I registered for SPG on 12/29. I got an email congratulating me on earning Platinum and it said the status would be valid until 2/28/18. I only had 52 nights in 2016. Is the message a glitch? Rollover didn't even occur yet.


----------



## GreenTea (Jan 1, 2017)

Tonight my counter was back to zero and my status was platinum.   It was platinum and while last year I had 15-20 rollover nights, this year only a few over the required 75.  I guess there was no accounting needed.  I just went back to zero and keep the same status.


----------



## Saintsfanfl (Jan 1, 2017)

Mine too but I don't think it happens that fast. I could be wrong but I think there is a "limbo" period. In other words status changes and rollover nights probably have not have occurred yet.


----------



## dioxide45 (Jan 2, 2017)

My wife's account and mine still look as they did at the end of 2016, no changes yet. Seems rather early for any changes, they usually take about a week to 20 days.


----------



## curbysplace (Jan 2, 2017)

Our Rewards account still shows 2016 totals. We checked out of a Renaissance Hotel on 12/30. That stay just now shows as posted - points & nights - on my Marriott account. They say it can take up to 10 days to post stays. I assume it's for reasons like that they don't want to switch records to the new year until the easy postings are made.


----------



## Saintsfanfl (Jan 3, 2017)

Well like Greentea my counter went to zero immediately on 1/1. I thought it was normal but I don't remember what happened before.

EDIT: After closer look my counter is not at zero. It shows zero in the mobile app but on the website it shows 60 nights.


----------



## SueDonJ (Jan 4, 2017)

My online account isn't showing anything yet.  Looks like the mobile app automatically reset with the new year but not online, so I'd expect that accounting to be similar to what's happening in the past.



GreenTea said:


> Tonight my counter was back to zero and my status was platinum.   It was platinum and while last year I had 15-20 rollover nights, this year only a few over the required 75.  I guess there was no accounting needed.  I just went back to zero and keep the same status.



If you're not eligible for Platinum through DC Membership or MR Lifetime, your <2016 total Nights less the 2015-2016 Rollover Nights> doesn't equal or exceed 75, and/or they don't grant you status based on some other factor, then you should expect to be dropped to Gold after 2/28/16.  There's always the possibility that I'm reading your post incorrectly so if you want to post your exact details that will help us figure out where your account should stand at the changeover.


----------



## Saintsfanfl (Jan 4, 2017)

It's really screwy in the interim. Yesterday I got a rewards email showing that I have 53 nights even though online it showed 60. Today I get an email that shows I have 15 nights, presumably the 15 free nights from the CC, but online it still shows 60 nights.

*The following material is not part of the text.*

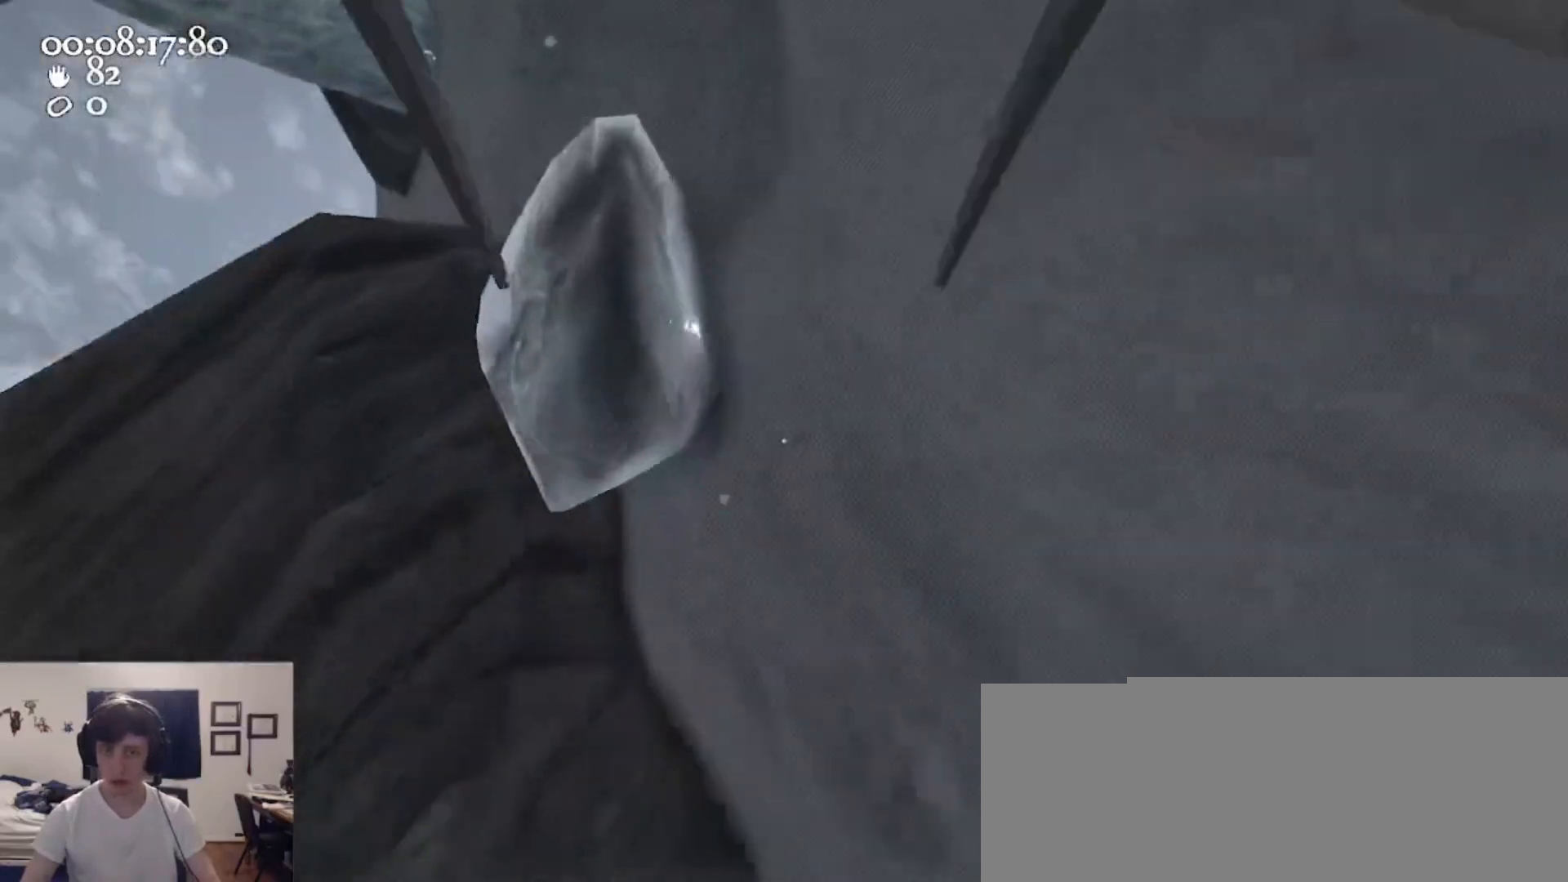
{"keys": ["d", "w"], "mouse": ["left", "right"], "events": [[133, "a", "up"], [200, "mouse_left", "up"], [200, "mouse_right", "up"], [367, "d", "down"], [467, "mouse_left", "down"], [467, "mouse_right", "down"], [467, "w", "down"]]}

The mobile app on the other hand shows the 15 nights, the same as the email.

In this day and age, is it really that hard? It really seems they have hundreds of people manually going into each different system and account and updating it.


----------



## bazzap (Jan 4, 2017)

Saintsfanfl said:


> It's really screwy in the interim. Yesterday I got a rewards email showing that I have 53 nights even though online it showed 60. Today I get an email that shows I have 15 nights, presumably the 15 free nights from the CC, but online it still shows 60 nights.
> 
> The mobile app on the other hand shows the 15 nights, the same as the email.
> 
> In this day and age, is it really that hard? It really seems they have hundreds of people manually going into each different system and account and updating it.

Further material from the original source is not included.